Perintah tersebut tertuang dalam Surat Nomor : B - 3256/F.2/Fd.2/07/2026 yang diterbitkan pada Jumat, 10 Juli 2026. Surat tersebut ditandatangani oleh Direktur Penyidikan Jaksa Agung Muda Tindak Pidana Khusus, Syarief Sulaeman Nahdi.
Advertisement
Kepala Pusat Penerangan Hukum (Kapuspenkum) Kejagung, Anang Supriatna membenarkan hal tersebut. Menurutnya, surat tersebut dikeluarkan karena batas waktu pengumpulan data sudah selesai.

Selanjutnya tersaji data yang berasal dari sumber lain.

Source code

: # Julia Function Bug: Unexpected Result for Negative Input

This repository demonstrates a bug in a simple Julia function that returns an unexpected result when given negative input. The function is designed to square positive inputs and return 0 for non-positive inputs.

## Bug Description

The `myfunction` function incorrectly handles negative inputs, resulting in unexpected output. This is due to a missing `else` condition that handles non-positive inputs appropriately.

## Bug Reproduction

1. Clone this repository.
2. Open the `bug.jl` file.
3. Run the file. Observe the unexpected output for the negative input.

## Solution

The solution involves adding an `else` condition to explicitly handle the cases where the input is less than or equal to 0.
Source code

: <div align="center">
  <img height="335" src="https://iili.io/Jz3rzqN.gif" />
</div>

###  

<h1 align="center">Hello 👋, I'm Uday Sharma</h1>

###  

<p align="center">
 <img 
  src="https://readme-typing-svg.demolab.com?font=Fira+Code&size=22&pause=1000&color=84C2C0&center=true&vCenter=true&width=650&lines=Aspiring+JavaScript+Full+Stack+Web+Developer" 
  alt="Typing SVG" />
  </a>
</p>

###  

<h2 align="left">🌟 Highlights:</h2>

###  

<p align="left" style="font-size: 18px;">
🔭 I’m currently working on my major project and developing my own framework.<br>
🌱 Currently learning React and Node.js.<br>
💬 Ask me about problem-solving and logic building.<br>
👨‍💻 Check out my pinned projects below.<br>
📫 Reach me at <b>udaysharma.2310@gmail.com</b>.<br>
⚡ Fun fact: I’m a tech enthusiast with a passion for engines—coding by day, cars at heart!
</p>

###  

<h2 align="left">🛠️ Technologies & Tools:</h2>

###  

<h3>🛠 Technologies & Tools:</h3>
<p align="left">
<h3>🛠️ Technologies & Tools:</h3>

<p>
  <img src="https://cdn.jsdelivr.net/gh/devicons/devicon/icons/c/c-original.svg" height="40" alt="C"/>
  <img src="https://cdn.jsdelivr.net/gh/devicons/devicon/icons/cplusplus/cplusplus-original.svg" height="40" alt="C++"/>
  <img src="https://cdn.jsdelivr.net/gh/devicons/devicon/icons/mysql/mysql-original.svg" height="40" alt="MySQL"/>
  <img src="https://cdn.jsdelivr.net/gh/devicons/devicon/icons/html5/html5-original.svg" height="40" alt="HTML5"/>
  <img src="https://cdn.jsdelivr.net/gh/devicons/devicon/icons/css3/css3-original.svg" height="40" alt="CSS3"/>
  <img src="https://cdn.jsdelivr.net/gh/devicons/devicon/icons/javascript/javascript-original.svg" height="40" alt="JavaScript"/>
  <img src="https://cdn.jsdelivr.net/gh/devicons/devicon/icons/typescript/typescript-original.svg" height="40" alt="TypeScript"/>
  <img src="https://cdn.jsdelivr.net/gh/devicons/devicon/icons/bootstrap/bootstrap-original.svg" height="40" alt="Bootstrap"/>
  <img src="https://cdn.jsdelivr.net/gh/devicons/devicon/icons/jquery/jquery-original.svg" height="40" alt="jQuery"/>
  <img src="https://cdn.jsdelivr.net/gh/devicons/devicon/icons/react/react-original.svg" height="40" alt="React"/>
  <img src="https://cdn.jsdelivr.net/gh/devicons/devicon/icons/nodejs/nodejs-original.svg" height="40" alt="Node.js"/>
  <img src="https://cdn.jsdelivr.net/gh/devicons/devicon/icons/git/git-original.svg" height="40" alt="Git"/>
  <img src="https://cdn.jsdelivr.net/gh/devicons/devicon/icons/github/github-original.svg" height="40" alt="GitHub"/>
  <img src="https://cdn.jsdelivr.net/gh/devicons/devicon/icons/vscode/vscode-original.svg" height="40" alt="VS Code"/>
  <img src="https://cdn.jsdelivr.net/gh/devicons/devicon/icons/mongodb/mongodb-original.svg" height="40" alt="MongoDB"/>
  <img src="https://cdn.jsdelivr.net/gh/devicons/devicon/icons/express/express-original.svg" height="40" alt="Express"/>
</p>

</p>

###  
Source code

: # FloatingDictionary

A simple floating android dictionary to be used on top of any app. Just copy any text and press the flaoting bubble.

"Benar, surat itu dikeluarkan karena batas waktu pengumpulan data dua kali sudah selesai dan surat itu dikeluarkan supaya tidak disalahgunakan dalam pelaksanaannya," kata Anang kepada wartawan, Senin (13/7/2026).
Anang menambahkan, data-data yang telah dikumpulkan akan ditindaklanjuti. Data tersebut akan didalami keterkaitannya dengan para tersangka yang tersandung dugaan korupsi di Badan Gizi Nasional (BGN).
"Tentunya data dua kali yang sudah terkumpul, yang terkait dengan perbuatan para tersangka yang sudah disidik Kejaksaan Agung," kata Anang.
Sebelumnya, Kejagung mengeluarkan surat kami Nomor B-2668/F.2/Fd.2/06/2026 tanggal 15 Juni 2026, pada pokoknya memerintahkan para Kepala Kejaksaan Tinggi (Kejati) seluruh Indonesia untuk melakukan inventarisasi dan menyampaikan permasalahan dalam pelaksanaan Program Makan Bergizi Gratis oleh Badan Gizi Nasional.
Surat tersebut berisi perintah untuk menindaklanjuti disposisi Jaksa Agung RI atas laporan pemberitaan media, yang disampaikan Kepala Kejaksaan Tinggi Jawa Tengah terkait kegiatan pengumpulan data dan keterangan mengenai Satuan Pelayanan Pemenuhan Gizi (SPPG) di Jawa Tengah.
Oleh karena itu, melalui surat terbaru ini, para Kejati di seluruh Indonesia diminta menghentikan seluruh kegiatan pengumpulan data dan keterangan yang berkaitan dengan Program MBG di wilayah hukum masing-masing.